== EXERCISE MATERIAL ==
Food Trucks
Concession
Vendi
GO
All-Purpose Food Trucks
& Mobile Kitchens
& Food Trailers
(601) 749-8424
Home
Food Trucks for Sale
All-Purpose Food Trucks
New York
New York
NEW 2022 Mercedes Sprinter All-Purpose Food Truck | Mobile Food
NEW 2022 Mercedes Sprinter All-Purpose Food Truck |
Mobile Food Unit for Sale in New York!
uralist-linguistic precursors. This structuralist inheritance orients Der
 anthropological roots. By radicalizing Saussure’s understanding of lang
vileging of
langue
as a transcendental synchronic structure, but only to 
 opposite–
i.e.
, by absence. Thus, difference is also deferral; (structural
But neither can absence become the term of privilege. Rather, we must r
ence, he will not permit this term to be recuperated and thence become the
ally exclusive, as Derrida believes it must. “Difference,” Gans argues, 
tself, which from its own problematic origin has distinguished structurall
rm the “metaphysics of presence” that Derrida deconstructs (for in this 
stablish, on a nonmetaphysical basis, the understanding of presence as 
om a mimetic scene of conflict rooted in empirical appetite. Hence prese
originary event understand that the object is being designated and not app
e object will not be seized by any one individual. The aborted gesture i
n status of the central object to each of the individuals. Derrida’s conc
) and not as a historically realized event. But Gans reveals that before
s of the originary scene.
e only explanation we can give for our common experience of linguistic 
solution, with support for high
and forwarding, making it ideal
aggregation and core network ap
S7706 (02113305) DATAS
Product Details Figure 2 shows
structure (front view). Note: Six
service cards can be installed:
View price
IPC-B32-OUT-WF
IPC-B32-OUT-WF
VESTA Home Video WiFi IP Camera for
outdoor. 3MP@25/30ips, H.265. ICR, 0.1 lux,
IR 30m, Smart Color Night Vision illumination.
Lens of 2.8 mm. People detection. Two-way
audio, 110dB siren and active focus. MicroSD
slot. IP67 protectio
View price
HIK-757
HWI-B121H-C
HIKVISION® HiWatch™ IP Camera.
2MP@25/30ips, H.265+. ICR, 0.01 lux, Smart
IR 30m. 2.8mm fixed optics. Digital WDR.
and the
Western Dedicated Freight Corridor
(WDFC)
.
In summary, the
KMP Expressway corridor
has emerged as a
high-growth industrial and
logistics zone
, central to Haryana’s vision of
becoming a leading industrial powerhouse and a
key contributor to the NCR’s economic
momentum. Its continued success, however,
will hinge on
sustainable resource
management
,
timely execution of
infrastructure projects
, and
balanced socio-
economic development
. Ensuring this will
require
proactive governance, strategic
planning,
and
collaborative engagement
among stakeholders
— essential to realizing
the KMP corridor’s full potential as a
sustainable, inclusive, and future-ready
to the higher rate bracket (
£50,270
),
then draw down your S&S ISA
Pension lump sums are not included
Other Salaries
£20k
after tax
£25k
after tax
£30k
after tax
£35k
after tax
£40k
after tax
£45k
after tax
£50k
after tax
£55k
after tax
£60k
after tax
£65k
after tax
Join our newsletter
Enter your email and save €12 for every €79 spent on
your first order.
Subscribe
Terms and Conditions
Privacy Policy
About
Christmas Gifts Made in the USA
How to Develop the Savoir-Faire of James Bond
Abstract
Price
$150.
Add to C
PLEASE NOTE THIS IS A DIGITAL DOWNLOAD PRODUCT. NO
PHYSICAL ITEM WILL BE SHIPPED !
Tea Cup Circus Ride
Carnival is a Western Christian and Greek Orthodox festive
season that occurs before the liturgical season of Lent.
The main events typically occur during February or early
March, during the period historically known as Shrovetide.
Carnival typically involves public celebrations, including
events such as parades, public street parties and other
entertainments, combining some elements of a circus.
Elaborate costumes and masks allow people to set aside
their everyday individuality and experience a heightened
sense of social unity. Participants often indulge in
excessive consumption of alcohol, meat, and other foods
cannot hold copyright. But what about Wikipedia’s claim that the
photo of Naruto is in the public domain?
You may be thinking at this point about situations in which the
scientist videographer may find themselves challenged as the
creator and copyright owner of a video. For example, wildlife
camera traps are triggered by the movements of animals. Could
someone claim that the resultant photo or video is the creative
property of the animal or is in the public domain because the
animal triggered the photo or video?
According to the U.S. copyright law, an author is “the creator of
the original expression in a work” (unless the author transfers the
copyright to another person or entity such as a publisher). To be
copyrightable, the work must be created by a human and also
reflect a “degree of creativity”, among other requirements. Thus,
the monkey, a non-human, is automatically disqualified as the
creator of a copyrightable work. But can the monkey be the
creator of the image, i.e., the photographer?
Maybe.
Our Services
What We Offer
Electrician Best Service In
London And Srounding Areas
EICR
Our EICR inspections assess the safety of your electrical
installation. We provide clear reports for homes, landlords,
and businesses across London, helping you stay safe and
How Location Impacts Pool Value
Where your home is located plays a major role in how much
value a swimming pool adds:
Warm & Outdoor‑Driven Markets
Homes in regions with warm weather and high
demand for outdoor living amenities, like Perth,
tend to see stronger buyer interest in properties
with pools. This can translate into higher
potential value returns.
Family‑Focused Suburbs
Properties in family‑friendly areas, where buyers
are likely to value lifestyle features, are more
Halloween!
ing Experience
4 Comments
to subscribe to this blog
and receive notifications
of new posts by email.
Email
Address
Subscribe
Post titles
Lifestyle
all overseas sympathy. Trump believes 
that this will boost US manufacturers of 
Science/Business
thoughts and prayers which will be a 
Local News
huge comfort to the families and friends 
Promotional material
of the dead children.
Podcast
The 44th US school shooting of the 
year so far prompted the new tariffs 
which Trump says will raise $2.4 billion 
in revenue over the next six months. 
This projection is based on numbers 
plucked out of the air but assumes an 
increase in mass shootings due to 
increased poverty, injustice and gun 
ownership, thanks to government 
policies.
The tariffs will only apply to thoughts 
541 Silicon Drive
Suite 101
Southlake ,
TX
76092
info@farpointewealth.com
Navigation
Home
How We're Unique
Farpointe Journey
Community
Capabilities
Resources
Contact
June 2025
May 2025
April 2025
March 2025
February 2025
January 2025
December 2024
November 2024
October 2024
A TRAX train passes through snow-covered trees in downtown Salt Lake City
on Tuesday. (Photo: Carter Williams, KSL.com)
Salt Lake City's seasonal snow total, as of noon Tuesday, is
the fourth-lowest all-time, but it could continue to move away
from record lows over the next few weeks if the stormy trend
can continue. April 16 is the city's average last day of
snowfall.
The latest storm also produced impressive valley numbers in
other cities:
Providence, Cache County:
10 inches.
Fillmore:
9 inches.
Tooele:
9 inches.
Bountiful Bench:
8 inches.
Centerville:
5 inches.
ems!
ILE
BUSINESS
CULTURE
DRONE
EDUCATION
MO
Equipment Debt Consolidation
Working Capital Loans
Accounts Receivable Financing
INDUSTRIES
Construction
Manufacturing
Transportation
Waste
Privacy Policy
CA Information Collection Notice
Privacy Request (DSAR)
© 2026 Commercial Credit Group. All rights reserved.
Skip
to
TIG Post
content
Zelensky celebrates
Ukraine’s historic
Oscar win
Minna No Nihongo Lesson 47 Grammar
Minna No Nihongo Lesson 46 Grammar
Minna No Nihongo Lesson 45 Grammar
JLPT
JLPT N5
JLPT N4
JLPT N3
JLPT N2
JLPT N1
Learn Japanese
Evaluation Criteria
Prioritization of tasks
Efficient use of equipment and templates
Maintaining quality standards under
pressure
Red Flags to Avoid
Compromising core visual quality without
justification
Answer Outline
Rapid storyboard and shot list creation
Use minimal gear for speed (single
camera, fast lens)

== ASSIGNMENT ==
Print out the entire listing above without any change.

== EXERCISE RESPONSE ==
Food Trucks
Concession
Vendi
GO
All-Purpose Food Trucks
& Mobile Kitchens
& Food Trailers
(601) 749-8424
Home
Food Trucks for Sale
All-Purpose Food Trucks
New York
New York
NEW 2022 Mercedes Sprinter All-Purpose Food Truck | Mobile Food
NEW 2022 Mercedes Sprinter All-Purpose Food Truck |
Mobile Food Unit for Sale in New York!
uralist-linguistic precursors. This structuralist inheritance orients Der
 anthropological roots. By radicalizing Saussure’s understanding of lang
vileging of
langue
as a transcendental synchronic structure, but only to 
 opposite–
i.e.
, by absence. Thus, difference is also deferral; (structural
But neither can absence become the term of privilege. Rather, we must r
ence, he will not permit this term to be recuperated and thence become the
ally exclusive, as Derrida believes it must. “Difference,” Gans argues, 
tself, which from its own problematic origin has distinguished structurall
rm the “metaphysics of presence” that Derrida deconstructs (for in this 
stablish, on a nonmetaphysical basis, the understanding of presence as 
om a mimetic scene of conflict rooted in empirical appetite. Hence prese
originary event understand that the object is being designated and not app
e object will not be seized by any one individual. The aborted gesture i
n status of the central object to each of the individuals. Derrida’s conc
) and not as a historically realized event. But Gans reveals that before
s of the originary scene.
e only explanation we can give for our common experience of linguistic 
solution, with support for high
and forwarding, making it ideal
aggregation and core network ap
S7706 (02113305) DATAS
Product Details Figure 2 shows
structure (front view). Note: Six
service cards can be installed:
View price
IPC-B32-OUT-WF
IPC-B32-OUT-WF
VESTA Home Video WiFi IP Camera for
outdoor. 3MP@25/30ips, H.265. ICR, 0.1 lux,
IR 30m, Smart Color Night Vision illumination.
Lens of 2.8 mm. People detection. Two-way
audio, 110dB siren and active focus. MicroSD
slot. IP67 protectio
View price
HIK-757
HWI-B121H-C
HIKVISION® HiWatch™ IP Camera.
2MP@25/30ips, H.265+. ICR, 0.01 lux, Smart
IR 30m. 2.8mm fixed optics. Digital WDR.
and the
Western Dedicated Freight Corridor
(WDFC)
.
In summary, the
KMP Expressway corridor
has emerged as a
high-growth industrial and
logistics zone
, central to Haryana’s vision of
becoming a leading industrial powerhouse and a
key contributor to the NCR’s economic
momentum. Its continued success, however,
will hinge on
sustainable resource
management
,
timely execution of
infrastructure projects
, and
balanced socio-
economic development
. Ensuring this will
require
proactive governance, strategic
planning,
and
collaborative engagement
among stakeholders
— essential to realizing
the KMP corridor’s full potential as a
sustainable, inclusive, and future-ready
to the higher rate bracket (
£50,270
),
then draw down your S&S ISA
Pension lump sums are not included
Other Salaries
£20k
after tax
£25k
after tax
£30k
after tax
£35k
after tax
£40k
after tax
£45k
after tax
£50k
after tax
£55k
after tax
£60k
after tax
£65k
after tax
Join our newsletter
Enter your email and save €12 for every €79 spent on
your first order.
Subscribe
Terms and Conditions
Privacy Policy
About
Christmas Gifts Made in the USA
How to Develop the Savoir-Faire of James Bond
Abstract
Price
$150.
Add to C
PLEASE NOTE THIS IS A DIGITAL DOWNLOAD PRODUCT. NO
PHYSICAL ITEM WILL BE SHIPPED !
Tea Cup Circus Ride
Carnival is a Western Christian and Greek Orthodox festive
season that occurs before the liturgical season of Lent.
The main events typically occur during February or early
March, during the period historically known as Shrovetide.
Carnival typically involves public celebrations, including
events such as parades, public street parties and other
entertainments, combining some elements of a circus.
Elaborate costumes and masks allow people to set aside
their everyday individuality and experience a heightened
sense of social unity. Participants often indulge in
excessive consumption of alcohol, meat, and other foods
cannot hold copyright. But what about Wikipedia’s claim that the
photo of Naruto is in the public domain?
You may be thinking at this point about situations in which the
scientist videographer may find themselves challenged as the
creator and copyright owner of a video. For example, wildlife
camera traps are triggered by the movements of animals. Could
someone claim that the resultant photo or video is the creative
property of the animal or is in the public domain because the
animal triggered the photo or video?
According to the U.S. copyright law, an author is “the creator of
the original expression in a work” (unless the author transfers the
copyright to another person or entity such as a publisher). To be
copyrightable, the work must be created by a human and also
reflect a “degree of creativity”, among other requirements. Thus,
the monkey, a non-human, is automatically disqualified as the
creator of a copyrightable work. But can the monkey be the
creator of the image, i.e., the photographer?
Maybe.
Our Services
What We Offer
Electrician Best Service In
London And Srounding Areas
EICR
Our EICR inspections assess the safety of your electrical
installation. We provide clear reports for homes, landlords,
and businesses across London, helping you stay safe and
How Location Impacts Pool Value
Where your home is located plays a major role in how much
value a swimming pool adds:
Warm & Outdoor‑Driven Markets
Homes in regions with warm weather and high
demand for outdoor living amenities, like Perth,
tend to see stronger buyer interest in properties
with pools. This can translate into higher
potential value returns.
Family‑Focused Suburbs
Properties in family‑friendly areas, where buyers
are likely to value lifestyle features, are more
Halloween!
ing Experience
4 Comments
to subscribe to this blog
and receive notifications
of new posts by email.
Email
Address
Subscribe
Post titles
Lifestyle
all overseas sympathy. Trump believes 
that this will boost US manufacturers of 
Science/Business
thoughts and prayers which will be a 
Local News
huge comfort to the families and friends 
Promotional material
of the dead children.
Podcast
The 44th US school shooting of the 
year so far prompted the new tariffs 
which Trump says will raise $2.4 billion 
in revenue over the next six months. 
This projection is based on numbers 
plucked out of the air but assumes an 
increase in mass shootings due to 
increased poverty, injustice and gun 
ownership, thanks to government 
policies.
The tariffs will only apply to thoughts 
541 Silicon Drive
Suite 101
Southlake ,
TX
76092
info@farpointewealth.com
Navigation
Home
How We're Unique
Farpointe Journey
Community
Capabilities
Resources
Contact
June 2025
May 2025
April 2025
March 2025
February 2025
January 2025
December 2024
November 2024
October 2024
A TRAX train passes through snow-covered trees in downtown Salt Lake City
on Tuesday. (Photo: Carter Williams, KSL.com)
Salt Lake City's seasonal snow total, as of noon Tuesday, is
the fourth-lowest all-time, but it could continue to move away
from record lows over the next few weeks if the stormy trend
can continue. April 16 is the city's average last day of
snowfall.
The latest storm also produced impressive valley numbers in
other cities:
Providence, Cache County:
10 inches.
Fillmore:
9 inches.
Tooele:
9 inches.
Bountiful Bench:
8 inches.
Centerville:
5 inches.
ems!
ILE
BUSINESS
CULTURE
DRONE
EDUCATION
MO
Equipment Debt Consolidation
Working Capital Loans
Accounts Receivable Financing
INDUSTRIES
Construction
Manufacturing
Transportation
Waste
Privacy Policy
CA Information Collection Notice
Privacy Request (DSAR)
© 2026 Commercial Credit Group. All rights reserved.
Skip
to
TIG Post
content
Zelensky celebrates
Ukraine’s historic
Oscar win
Minna No Nihongo Lesson 47 Grammar
Minna No Nihongo Lesson 46 Grammar
Minna No Nihongo Lesson 45 Grammar
JLPT
JLPT N5
JLPT N4
JLPT N3
JLPT N2
JLPT N1
Learn Japanese
Evaluation Criteria
Prioritization of tasks
Efficient use of equipment and templates
Maintaining quality standards under
pressure
Red Flags to Avoid
Compromising core visual quality without
justification
Answer Outline
Rapid storyboard and shot list creation
Use minimal gear for speed (single
camera, fast lens)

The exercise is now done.